Die Anklage gegen die Gefangenen wegen Sachbeschädigung, Umweltverschmutzung, Landfriedensbruch, und Ungehorsam wurde eingeleitet. Verständnis dafür hat der Delinquent nicht. Der sorgt sich als „queerer“ Linker eher um Sexismus und fehlende Gleichbehandlung eines etwaigen dritten Geschlechts:

„Für mich als queere Person war es sehr unangenehm in dieser Situation. Später gab es unter den Genossen noch bevormundende Sorge um „unsere Mädchen“. Die Genossen fragten die Bullen auch nach mehr Essen, welches zu den Frauen gebracht werden sollte.
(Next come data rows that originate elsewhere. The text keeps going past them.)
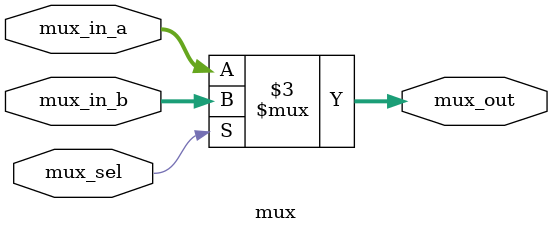
<source format=v>
module mux (
  input [3:0] mux_in_a,
  input [3:0] mux_in_b, 
  input mux_sel,
  
  output reg [3:0] mux_out

);
  
  always @*
  begin
  if(mux_sel)
    mux_out = mux_in_b;
  else
    mux_out = mux_in_a;
  end
  
endmodule
</source>
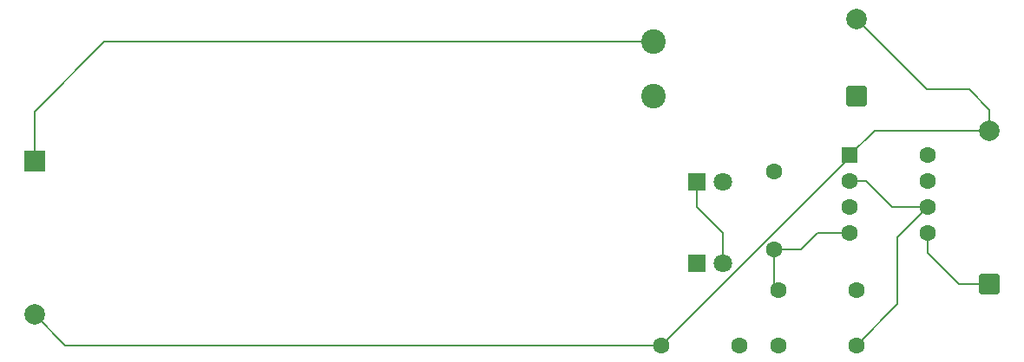
<source format=gbr>
%TF.GenerationSoftware,KiCad,Pcbnew,9.0.2*%
%TF.CreationDate,2025-07-04T12:52:13+05:30*%
%TF.ProjectId,qn2,716e322e-6b69-4636-9164-5f7063625858,rev?*%
%TF.SameCoordinates,Original*%
%TF.FileFunction,Copper,L2,Bot*%
%TF.FilePolarity,Positive*%
%FSLAX46Y46*%
G04 Gerber Fmt 4.6, Leading zero omitted, Abs format (unit mm)*
G04 Created by KiCad (PCBNEW 9.0.2) date 2025-07-04 12:52:13*
%MOMM*%
%LPD*%
G01*
G04 APERTURE LIST*
G04 Aperture macros list*
%AMRoundRect*
0 Rectangle with rounded corners*
0 $1 Rounding radius*
0 $2 $3 $4 $5 $6 $7 $8 $9 X,Y pos of 4 corners*
0 Add a 4 corners polygon primitive as box body*
4,1,4,$2,$3,$4,$5,$6,$7,$8,$9,$2,$3,0*
0 Add four circle primitives for the rounded corners*
1,1,$1+$1,$2,$3*
1,1,$1+$1,$4,$5*
1,1,$1+$1,$6,$7*
1,1,$1+$1,$8,$9*
0 Add four rect primitives between the rounded corners*
20,1,$1+$1,$2,$3,$4,$5,0*
20,1,$1+$1,$4,$5,$6,$7,0*
20,1,$1+$1,$6,$7,$8,$9,0*
20,1,$1+$1,$8,$9,$2,$3,0*%
G04 Aperture macros list end*
%TA.AperFunction,ComponentPad*%
%ADD10RoundRect,0.250000X0.750000X-0.750000X0.750000X0.750000X-0.750000X0.750000X-0.750000X-0.750000X0*%
%TD*%
%TA.AperFunction,ComponentPad*%
%ADD11C,2.000000*%
%TD*%
%TA.AperFunction,ComponentPad*%
%ADD12RoundRect,0.250000X-0.550000X-0.550000X0.550000X-0.550000X0.550000X0.550000X-0.550000X0.550000X0*%
%TD*%
%TA.AperFunction,ComponentPad*%
%ADD13C,1.600000*%
%TD*%
%TA.AperFunction,ComponentPad*%
%ADD14C,2.400000*%
%TD*%
%TA.AperFunction,ComponentPad*%
%ADD15R,1.800000X1.800000*%
%TD*%
%TA.AperFunction,ComponentPad*%
%ADD16C,1.800000*%
%TD*%
%TA.AperFunction,ComponentPad*%
%ADD17R,2.000000X2.000000*%
%TD*%
%TA.AperFunction,Conductor*%
%ADD18C,0.200000*%
%TD*%
G04 APERTURE END LIST*
D10*
%TO.P,C1,1*%
%TO.N,Net-(U1-THR)*%
X125000000Y-63617677D03*
D11*
%TO.P,C1,2*%
%TO.N,GND*%
X125000000Y-56117677D03*
%TD*%
D10*
%TO.P,C2,1*%
%TO.N,Net-(U1-CV)*%
X138000000Y-82000000D03*
D11*
%TO.P,C2,2*%
%TO.N,GND*%
X138000000Y-67000000D03*
%TD*%
D12*
%TO.P,U1,1,GND*%
%TO.N,GND*%
X124380000Y-69380000D03*
D13*
%TO.P,U1,2,TR*%
%TO.N,Net-(U1-THR)*%
X124380000Y-71920000D03*
%TO.P,U1,3,Q*%
%TO.N,Net-(D1-K)*%
X124380000Y-74460000D03*
%TO.P,U1,4,R*%
%TO.N,Net-(SW1-B)*%
X124380000Y-77000000D03*
%TO.P,U1,5,CV*%
%TO.N,Net-(U1-CV)*%
X132000000Y-77000000D03*
%TO.P,U1,6,THR*%
%TO.N,Net-(U1-THR)*%
X132000000Y-74460000D03*
%TO.P,U1,7,DIS*%
%TO.N,Net-(U1-DIS)*%
X132000000Y-71920000D03*
%TO.P,U1,8,VCC*%
%TO.N,Net-(SW1-B)*%
X132000000Y-69380000D03*
%TD*%
D14*
%TO.P,SW1,1,A*%
%TO.N,+9V*%
X105250000Y-58350000D03*
%TO.P,SW1,2,B*%
%TO.N,Net-(SW1-B)*%
X105250000Y-63650000D03*
%TD*%
D13*
%TO.P,R4,1*%
%TO.N,Net-(D2-K)*%
X113620000Y-88000000D03*
%TO.P,R4,2*%
%TO.N,GND*%
X106000000Y-88000000D03*
%TD*%
%TO.P,R3,1*%
%TO.N,Net-(SW1-B)*%
X117000000Y-78620000D03*
%TO.P,R3,2*%
%TO.N,Net-(D1-A)*%
X117000000Y-71000000D03*
%TD*%
%TO.P,R2,1*%
%TO.N,Net-(SW1-B)*%
X117380000Y-82653986D03*
%TO.P,R2,2*%
%TO.N,Net-(U1-DIS)*%
X125000000Y-82653986D03*
%TD*%
%TO.P,R1,1*%
%TO.N,Net-(U1-DIS)*%
X117380000Y-88000000D03*
%TO.P,R1,2*%
%TO.N,Net-(U1-THR)*%
X125000000Y-88000000D03*
%TD*%
D15*
%TO.P,D2,1,K*%
%TO.N,Net-(D2-K)*%
X109460000Y-80000000D03*
D16*
%TO.P,D2,2,A*%
%TO.N,Net-(D1-K)*%
X112000000Y-80000000D03*
%TD*%
D15*
%TO.P,D1,1,K*%
%TO.N,Net-(D1-K)*%
X109460000Y-72000000D03*
D16*
%TO.P,D1,2,A*%
%TO.N,Net-(D1-A)*%
X112000000Y-72000000D03*
%TD*%
D17*
%TO.P,BT1,1,+*%
%TO.N,+9V*%
X44835000Y-70010000D03*
D11*
%TO.P,BT1,2,-*%
%TO.N,GND*%
X44835000Y-85000000D03*
%TD*%
D18*
%TO.N,Net-(D1-K)*%
X112000000Y-77000000D02*
X112000000Y-80000000D01*
X109460000Y-74460000D02*
X112000000Y-77000000D01*
X109460000Y-72000000D02*
X109460000Y-74460000D01*
%TO.N,Net-(U1-CV)*%
X132000000Y-79000000D02*
X135000000Y-82000000D01*
X132000000Y-77000000D02*
X132000000Y-79000000D01*
X135000000Y-82000000D02*
X138000000Y-82000000D01*
%TO.N,Net-(SW1-B)*%
X119620000Y-78620000D02*
X117000000Y-78620000D01*
X121240000Y-77000000D02*
X119620000Y-78620000D01*
X124380000Y-77000000D02*
X121240000Y-77000000D01*
%TO.N,Net-(U1-THR)*%
X129000000Y-84000000D02*
X125000000Y-88000000D01*
X129000000Y-77460000D02*
X129000000Y-84000000D01*
X132000000Y-74460000D02*
X129000000Y-77460000D01*
%TO.N,Net-(SW1-B)*%
X117000000Y-82273986D02*
X117000000Y-78620000D01*
X117380000Y-82653986D02*
X117000000Y-82273986D01*
%TO.N,Net-(U1-THR)*%
X128460000Y-74460000D02*
X132000000Y-74460000D01*
X125920000Y-71920000D02*
X128460000Y-74460000D01*
X124380000Y-71920000D02*
X125920000Y-71920000D01*
%TO.N,GND*%
X138000000Y-65000000D02*
X138000000Y-67000000D01*
X136000000Y-63000000D02*
X138000000Y-65000000D01*
X131882323Y-63000000D02*
X136000000Y-63000000D01*
X125000000Y-56117677D02*
X131882323Y-63000000D01*
X126760000Y-67000000D02*
X138000000Y-67000000D01*
X124380000Y-69380000D02*
X126760000Y-67000000D01*
X124380000Y-69620000D02*
X124380000Y-69380000D01*
X106000000Y-88000000D02*
X124380000Y-69620000D01*
X47835000Y-88000000D02*
X106000000Y-88000000D01*
X44835000Y-85000000D02*
X47835000Y-88000000D01*
%TO.N,+9V*%
X51650000Y-58350000D02*
X44835000Y-65165000D01*
X44835000Y-65165000D02*
X44835000Y-70010000D01*
X105250000Y-58350000D02*
X51650000Y-58350000D01*
%TD*%
M02*

</source>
Dies finde ich sehr problematisch. Eine andere Situation war im Polizeiauto. Eine Frau sollte von den Bullen zu uns ins Auto gebracht werden und die Frage, wo sie hinsolle, stand im Raum. Einer meiner Genossen bot, auf sehr unangenehme Weise an, dass sie doch auf seinem Schoß sitzen solle. Andere im Auto lachten.“

Mittlerweile wurden die meisten Hausbesetzungen geräumt, auch wenn es noch lange dauernd wird, bis „Exarchia“ wieder zur Normalität zurückkehren wird. Wenn überhaupt. Das Viertel voller Hass auf „Bullen“, „die da oben“ und „Faschisten“ lebt seit fast 50 Jahren im „Ausnahmezustand“, der eigentlich längst der Normalzustand geworden ist. 1973 fanden hier die ersten Aufstände gegen die Militärregierung Griechenlands statt und linke Aktivisten besetzten die technische Universität.

Der verzweifelte Versuch der Anarchisten, ihre Gebietshoheit zu erhalten und von einem „Krieg gegen die Anarchisten“ zu sprechen.

Mittlerweile gibt es keine „faschistische Regierung“ und keine Unterdrückung der freien Meinungsäußerung mehr. Bis zu den linken Gesetzlosen ist diese Entwicklung aber noch nicht vorgedrungen. Ob mit oder ohne besetzte Häuser: Man sieht sich als die Guten – und für das Gute ist jedes Mittel recht.